Marketing and other departments were hit with an unspecified number of layoffs in the most recent round of cuts, according to Quiksilver Americas President Rob Colby.

“Marketing, along with several other departments, have been reorganized as global functions,” Colby said in an email to the Business Journal. “We’re going to do fewer things, better. It’s all in line with our CEO’s (Andy Mooney) recent public statements regarding his vision for the future of our three core brands and [Quiksilver] as a whole.”

An industry report citing as many as 100 cuts at the company is false, said Colby, who declined to give a total. Quiksilver has about 7,000 workers overall, with 978 in Orange County.

The cuts in marketing come about a month after Quiksilver hired Nicholas Drake to be its first-ever chief marketing officer.
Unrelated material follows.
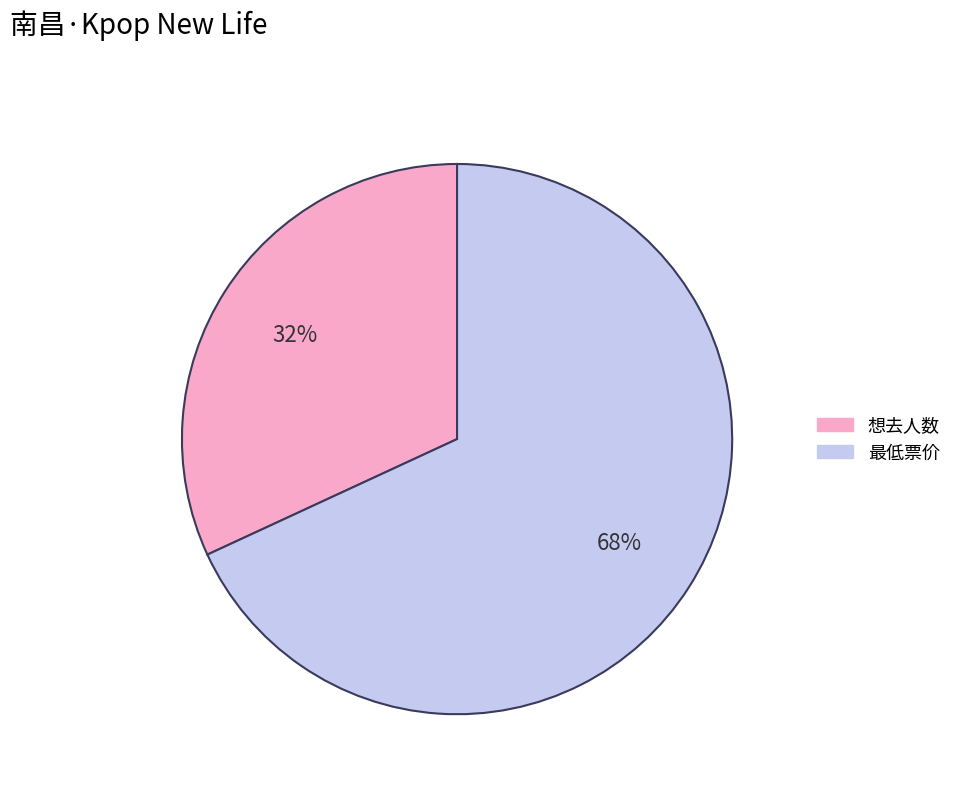

What is the largest slice in the pie chart?

最低票价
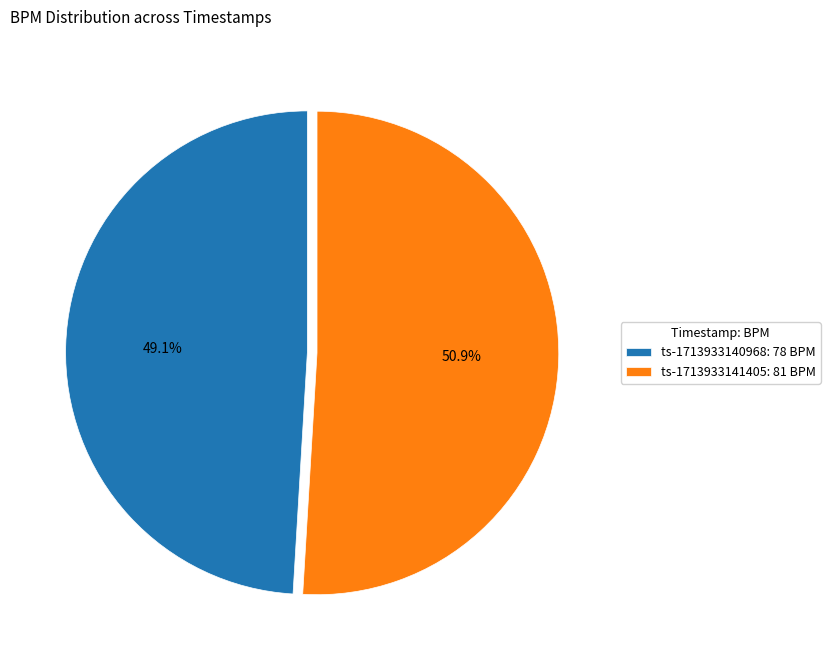

How many segments does this pie chart have?

2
Drake’s arrival followed cuts to the company’s roster of sponsored athletes.

Mooney, who took the helm of the company in January, told analysts last month that savings from those changes would be funneled to in-store merchandising, print advertising and social media.

Consolidating certain functions into single departments handling the work across Quiksilver’s three business regions has been another focal point of Mooney’s strategy to right the business.

Quiksilver has appointed executives to head up its footwear, apparel and supply chain among other functions on a global basis.

The appointment of Drake to head up marketing capped off “efforts to form a new leadership team,” Mooney said in a release at the time of Drake’s appointment.

Quiksilver released details of what it’s calling a “Multi-Year Profit Improvement Plan” last month.

The improvement plan focuses on growth of Quiksilver’s core brands Roxy, Quiksilver and DC with a goal of doubling earnings before interest, taxes, depreciation and amortization to $300 million or so by 2016.

The plan also calls for a compounded annual growth rate of 2.5% on revenue as the plan is carried out.

Quiksilver closed up about 3% on Tuesday to a market value of $1.15 billion, after Los Angeles-based B. Riley & Co. upgraded the company's stock from "neutral" to "buy."